Neighbor of fire victim: ‘We couldn’t get back in to get him. The smoke was too much’

Hours after the thick smoke that had taken over her neighbor’s home had cleared, Gena Garza still could see the images just as clearly in her mind.

She recalled arriving home after 11:30 p.m. Wednesday and noticing that the home across the street, in the 5100 block of Grovehill, was on fire.

RELATED: West Side house fire turns deadly for man; 2 women rescued

Garza says she immediately called 911, then went into rescue mode.

She noticed two women struggling to get out of the burning home through the garage and ran to help them.

Then she realized there was someone else still inside.

“We heard him asking for help. We heard him twice. We tried to get in. We tried,” she said, fighting back tears. “We couldn’t get back in to get him.
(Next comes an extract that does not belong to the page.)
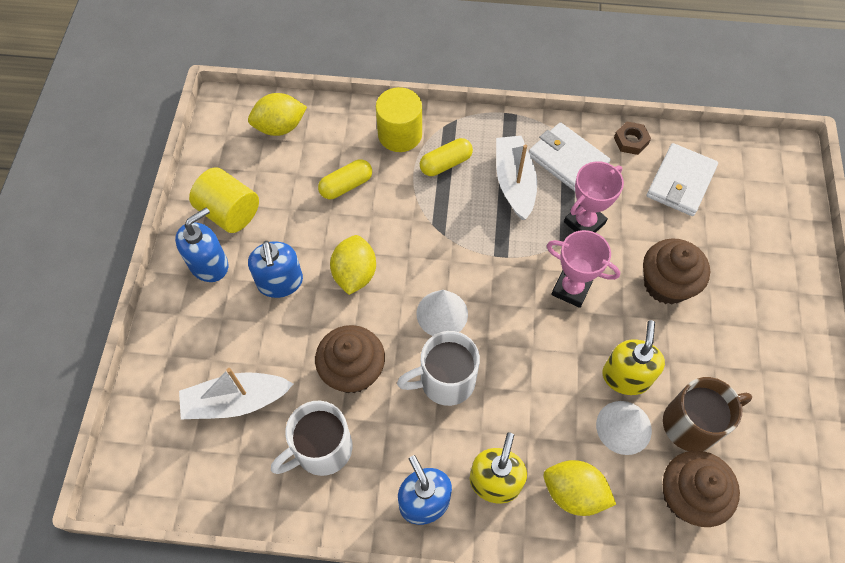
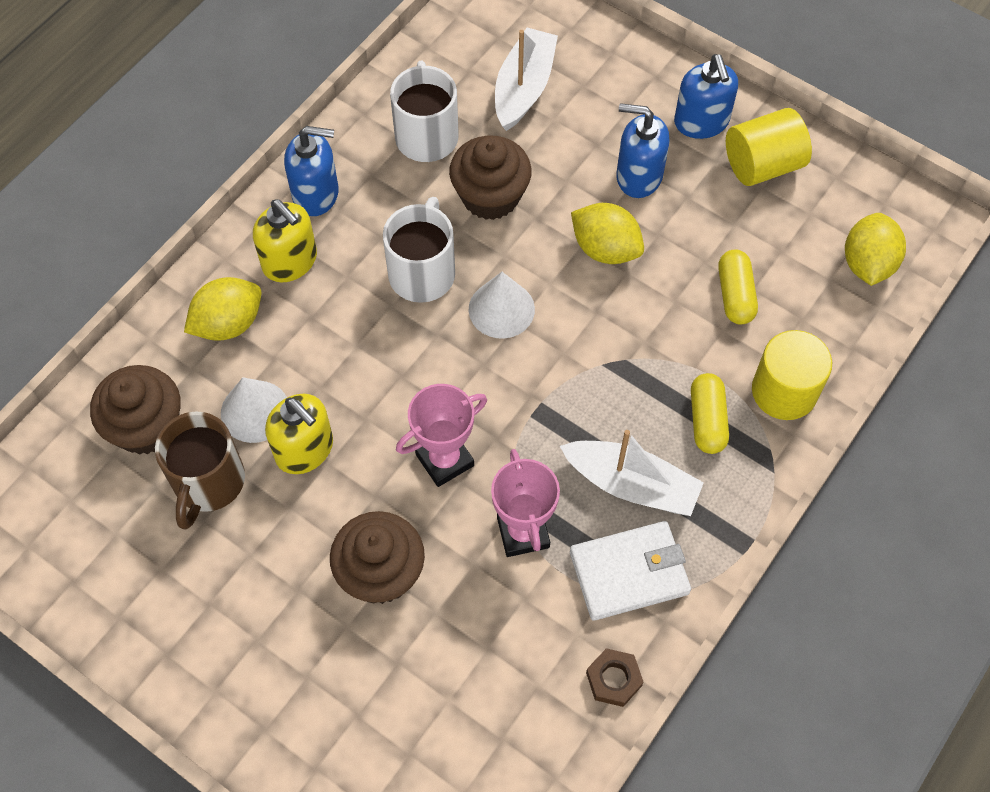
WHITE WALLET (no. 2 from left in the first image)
The fire, the smoke was too much for me and my neighbor.”

Soon, she says, her husband arrived on the scene, then also tried in vain to get past the fire.
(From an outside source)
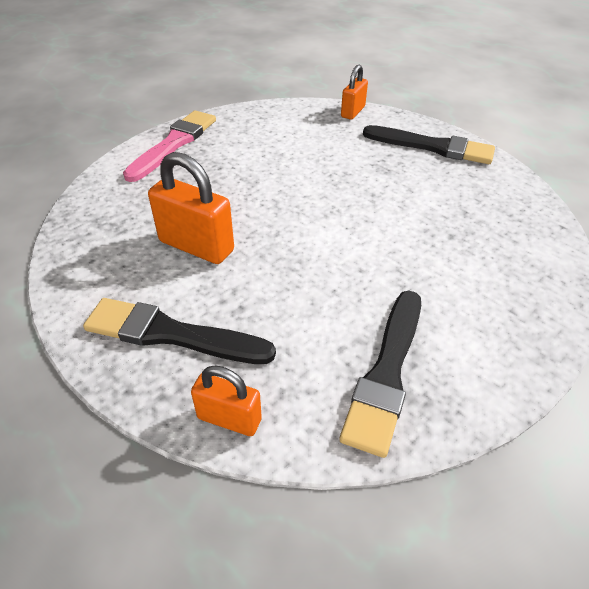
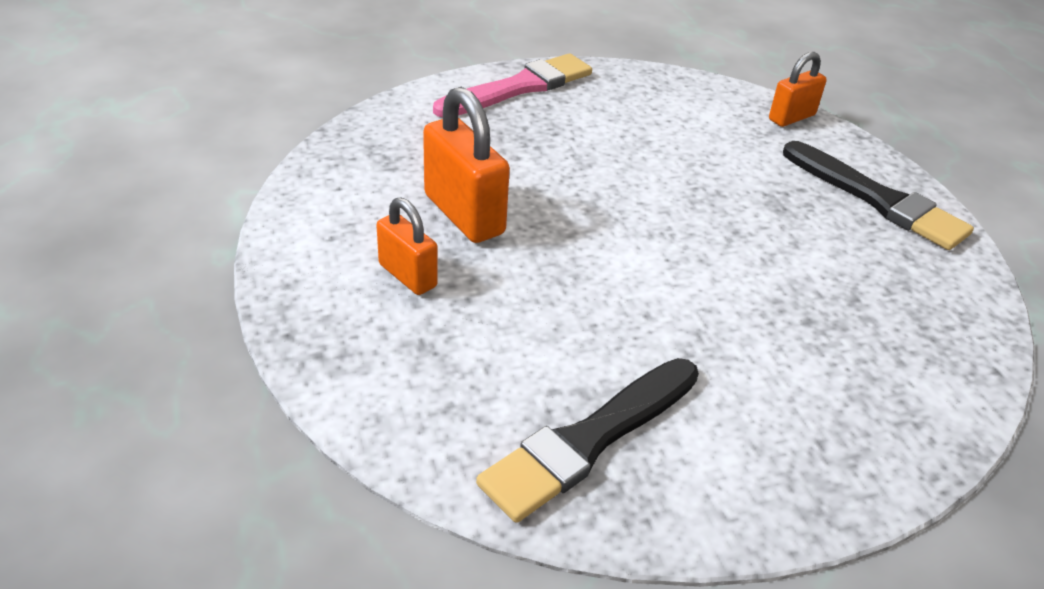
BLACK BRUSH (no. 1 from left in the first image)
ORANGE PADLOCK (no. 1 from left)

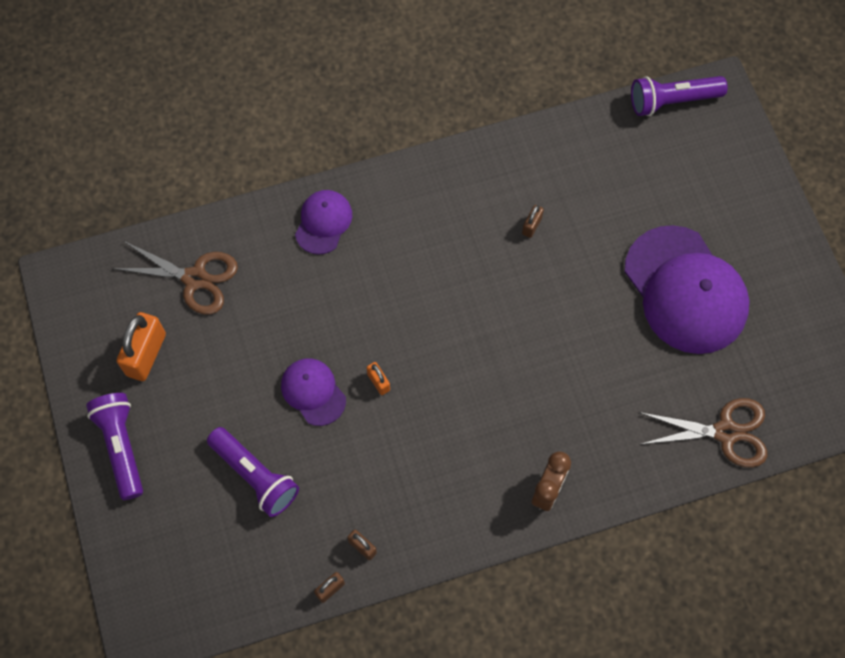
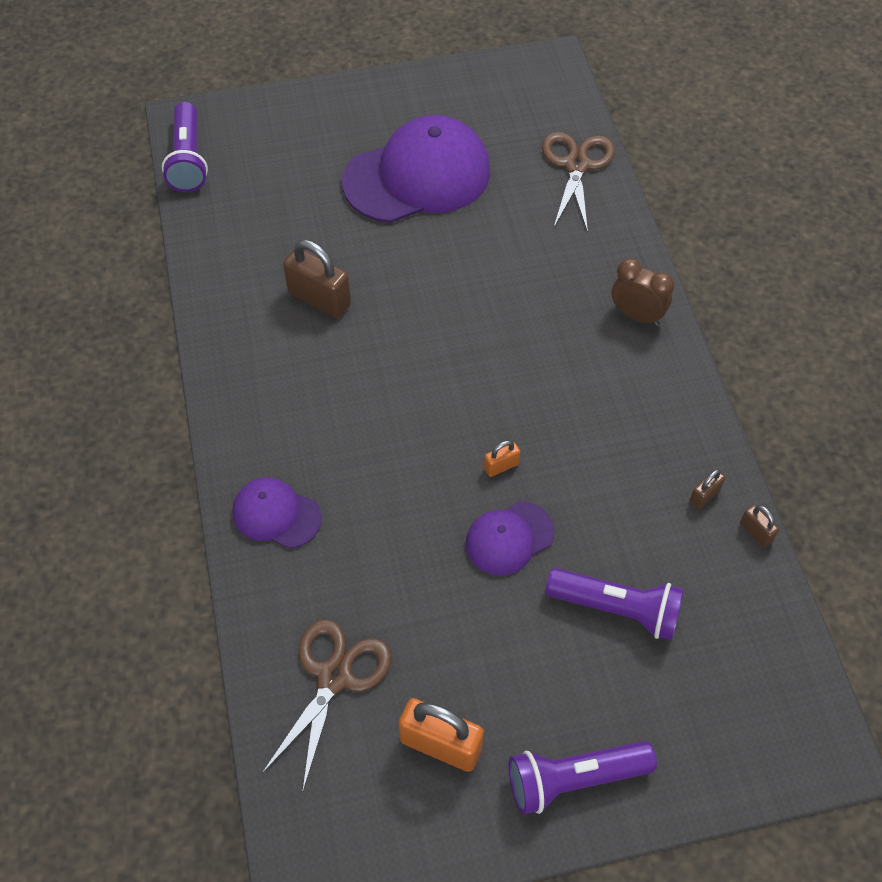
PURPLE FLASHLIGHT (no. 3 from left)
BROWN PADLOCK (no. 1 from left)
“When my husband went in, he took his jacket off and he put it over his head to try to get in,” Garza said. “We had the water hose in there already.”

As San Antonio firefighters began to arrive, the neighborhood rescuers cleared out of their away.
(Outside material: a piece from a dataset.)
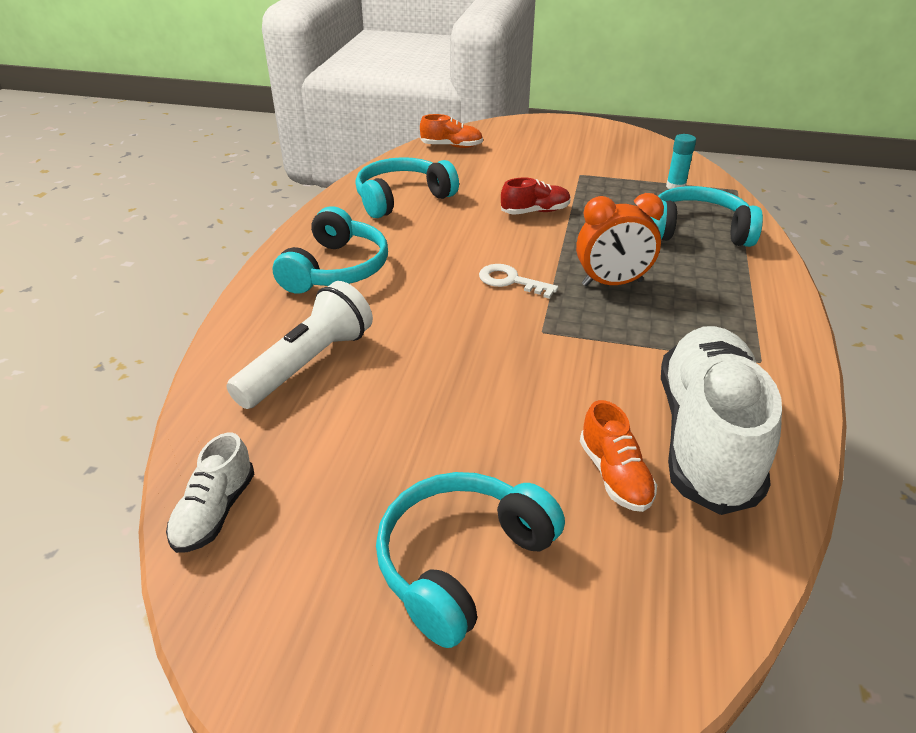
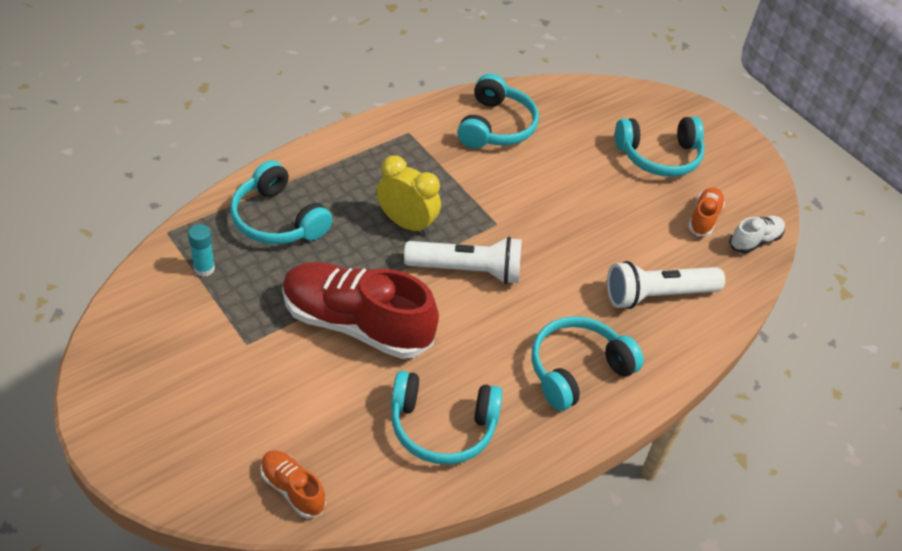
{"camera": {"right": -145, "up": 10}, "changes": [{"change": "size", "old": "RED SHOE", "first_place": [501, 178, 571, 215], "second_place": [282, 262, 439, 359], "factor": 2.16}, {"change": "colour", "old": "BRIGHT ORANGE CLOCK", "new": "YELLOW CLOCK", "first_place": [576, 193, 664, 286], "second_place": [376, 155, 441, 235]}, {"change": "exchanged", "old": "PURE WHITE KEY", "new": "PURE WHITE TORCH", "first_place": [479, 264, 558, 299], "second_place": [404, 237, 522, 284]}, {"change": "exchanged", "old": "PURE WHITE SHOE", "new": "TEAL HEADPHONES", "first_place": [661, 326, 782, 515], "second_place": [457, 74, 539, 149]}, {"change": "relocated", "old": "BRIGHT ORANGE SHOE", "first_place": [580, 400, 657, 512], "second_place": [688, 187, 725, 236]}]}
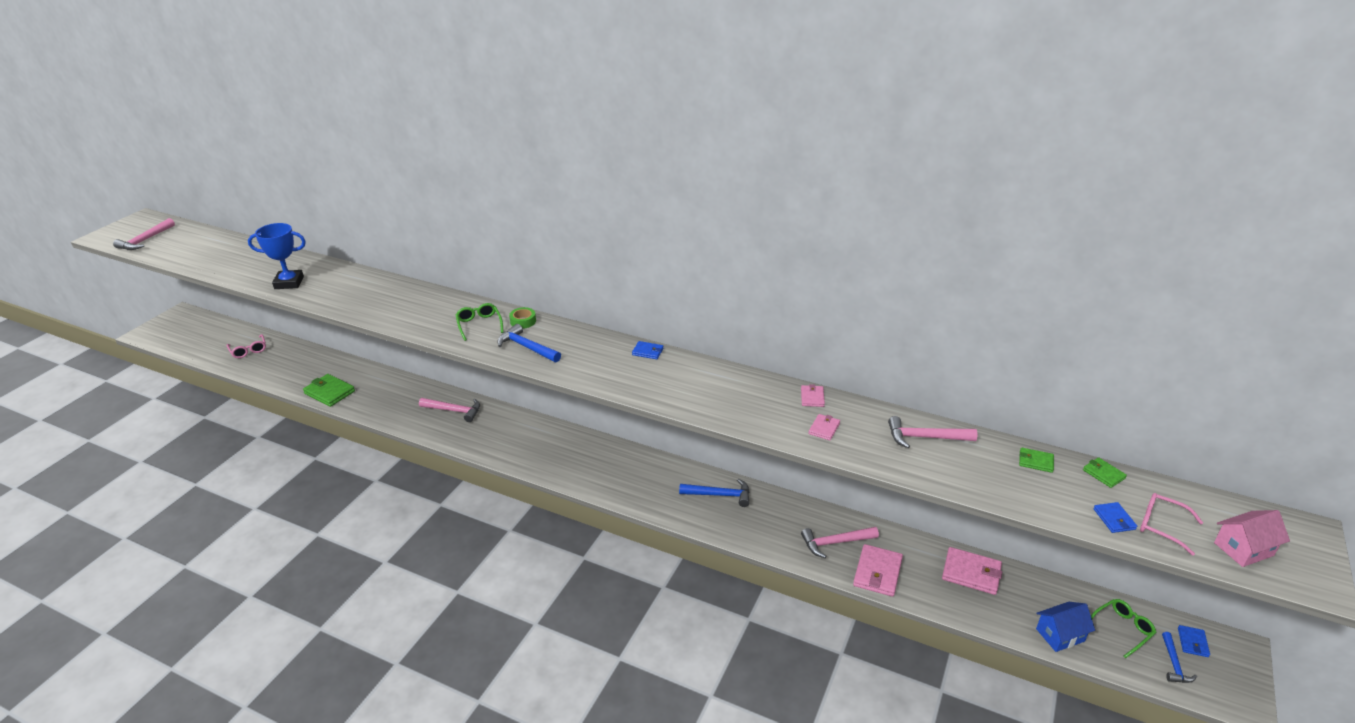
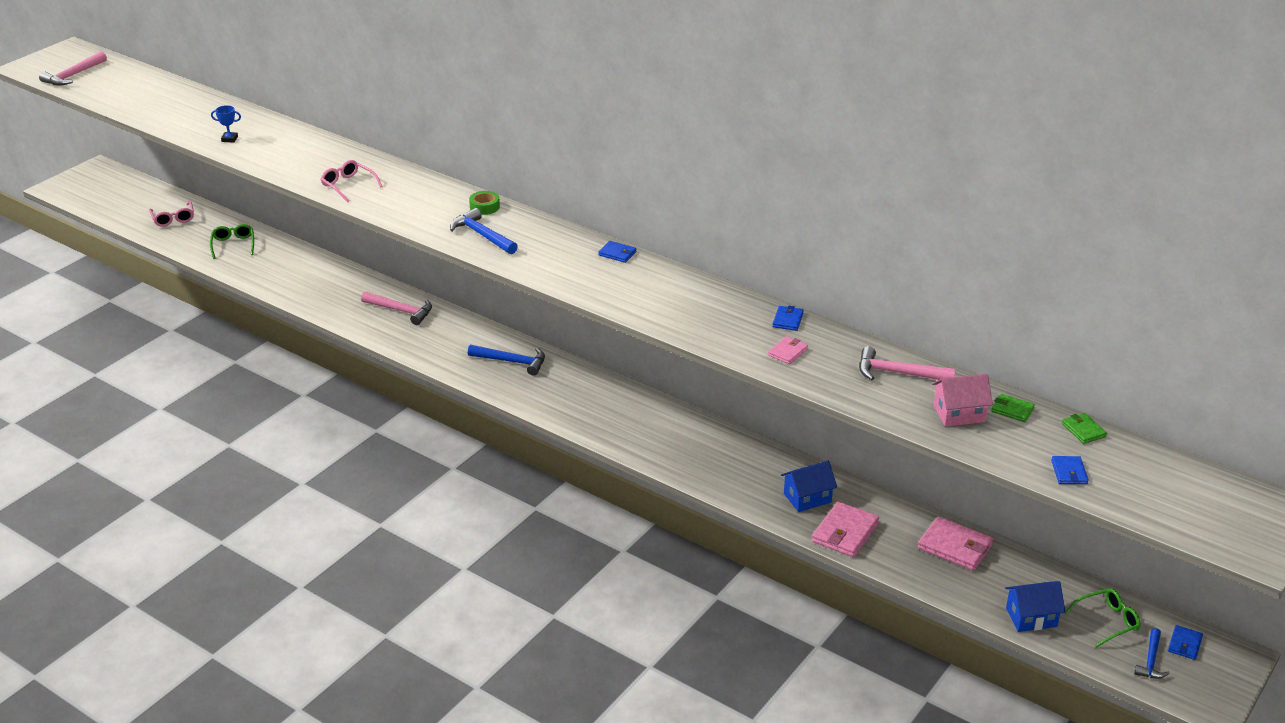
{"camera": {"right": 10, "up": 0}, "changes": [{"change": "relocated", "old": "EMERALD SPECTACLES", "first_place": [456, 303, 504, 341], "second_place": [210, 224, 254, 259]}, {"change": "size", "old": "COBALT PRIZE CUP", "first_place": [248, 223, 306, 289], "second_place": [211, 105, 241, 142], "factor": 0.48}, {"change": "relocated", "old": "PINK SPECTACLES", "first_place": [1140, 493, 1203, 556], "second_place": [321, 160, 383, 202]}, {"change": "relocated", "old": "COBALT HAMMER", "first_place": [679, 478, 749, 507], "second_place": [468, 345, 545, 376]}, {"change": "colour", "old": "PINK BILLFOLD", "new": "COBALT BILLFOLD", "first_place": [801, 384, 825, 407], "second_place": [772, 306, 804, 331]}, {"change": "exchanged", "old": "PINK HAMMER", "new": "COBALT HOUSE", "first_place": [801, 527, 879, 558], "second_place": [781, 461, 837, 512]}, {"change": "relocated", "old": "PINK HOUSE", "first_place": [1214, 510, 1290, 567], "second_place": [932, 374, 993, 427]}, {"change": "missing", "old": "EMERALD BILLFOLD", "first_place": [303, 374, 355, 407]}]}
Fire crews could do much to save the man until they had knocked down the fire.

They later went in and recovered the body of the 68-year-old.

His 94-year-old mother and 76-year-old sister, the two women who neighbors pulled from the garage, were taken to a hospital to be checked for possible smoke inhalation.

A relative who showed up at the home later told KSAT 12 News that the two women had been released.

Garza, though, still regrets not being able to save the man.

She says burglar bars on the door and windows slowed down the rescue efforts.

“I just wish there were a couple more minutes or a couple more seconds,” she said. “I feel like that would’ve made the utmost difference in us being able to gain more access.”

The cause of the fire is still under investigation, although an arson investigator said the fire did not appear to be suspicious in nature.

The Bexar County Medical Examiner has not released the name of the man who was killed.